The Importance of Student Growth Percentiles
When it comes to assessing student learning, the most important measurement is not what students know, but how much they have grown. This is why student growth percentiles (SGP) are so important in interpreting test results, and why it is so important for schools to have access to high quality data that allows them to compare their students’ SGPs against those of their academic peers.

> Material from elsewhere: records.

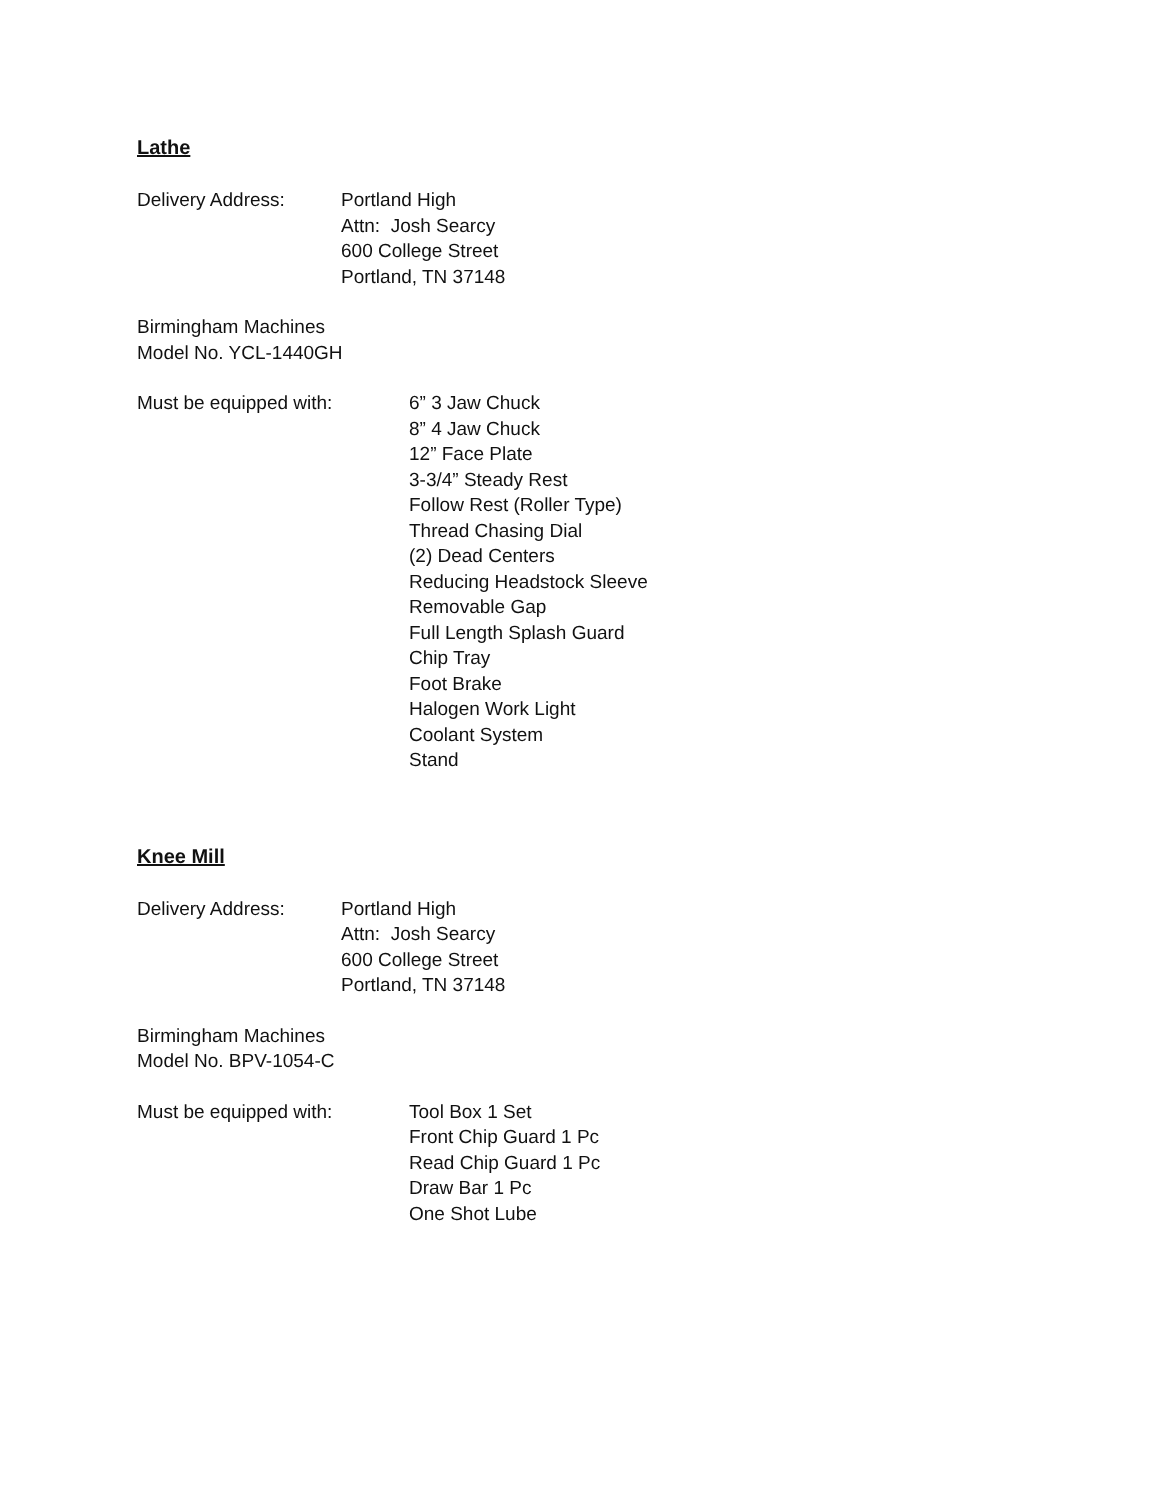Lathe
Delivery Address: Portland High
Attn: Josh Searcy
600 College Street
Portland, TN 37148
Birmingham Machines
Model No. YCL-1440GH
Must be equipped with: 6” 3 Jaw Chuck
8” 4 Jaw Chuck
12” Face Plate
3-3/4” Steady Rest
Follow Rest (Roller Type)
Thread Chasing Dial
(2) Dead Centers
Reducing Headstock Sleeve
Removable Gap
Full Length Splash Guard
Chip Tray
Foot Brake
Halogen Work Light
Coolant System
Stand
Knee Mill
Delivery Address: Portland High
Attn: Josh Searcy
600 College Street
Portland, TN 37148
Birmingham Machines
Model No. BPV-1054-C
Must be equipped with: Tool Box 1 Set
Front Chip Guard 1 Pc
Read Chip Guard 1 Pc
Draw Bar 1 Pc
One Shot Lube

SGPs tell us how much a student has progressed from one year to the next on a state assessment, in comparison to other students taking that same assessment. They are a more reliable measure of student achievement than averages or percentages, as they account for the fact that different assessments use varying scales and may require students to start from different points on the curve.
For example, let’s say that a sixth grader in Wisconsin scored a 300 on this year’s ELA test and a 370 last year. A simple comparison of these two scores would ignore this variation and indicate that the student made no progress from one year to the next, despite the higher score being achieved this year. However, a SGP calculation will reveal that the student moved from a 57th percentile to a 60th in ELA, which is more accurate reflection of a student’s performance.
A SGP calculation also accounts for the effect of a particular teacher on a student’s performance in the same way that a student’s class schedule and other school related factors might influence their success. In other words, a student with a good SGP in ELA is likely to have an excellent SGP in Math and vice versa.
To understand this, the SGP package has been designed with a two step process for conducting operational analyses. The first step involves data preparation, the second step consists of performing the SGP calculations. The bulk of the work in this first step focuses on preparing and managing SGP data, particularly long formatted data such as that contained in sgpData and sgpData_instructor.
The prepareSGP function takes sgpData or sgpData_instructor and produces an SGP data object that can be used in the sgp function’s various analysis functions. This data object is also used to create the sgp_report, an output file that provides a clear and concise view of the results of SGP calculations.
Running SGP analyses requires a computer equipped with the R software environment. This software is free and can be installed on most operating systems, including Windows, OSX and Linux. The SGP package has been developed using the open source R language and therefore requires a working knowledge of this programming language to be used effectively.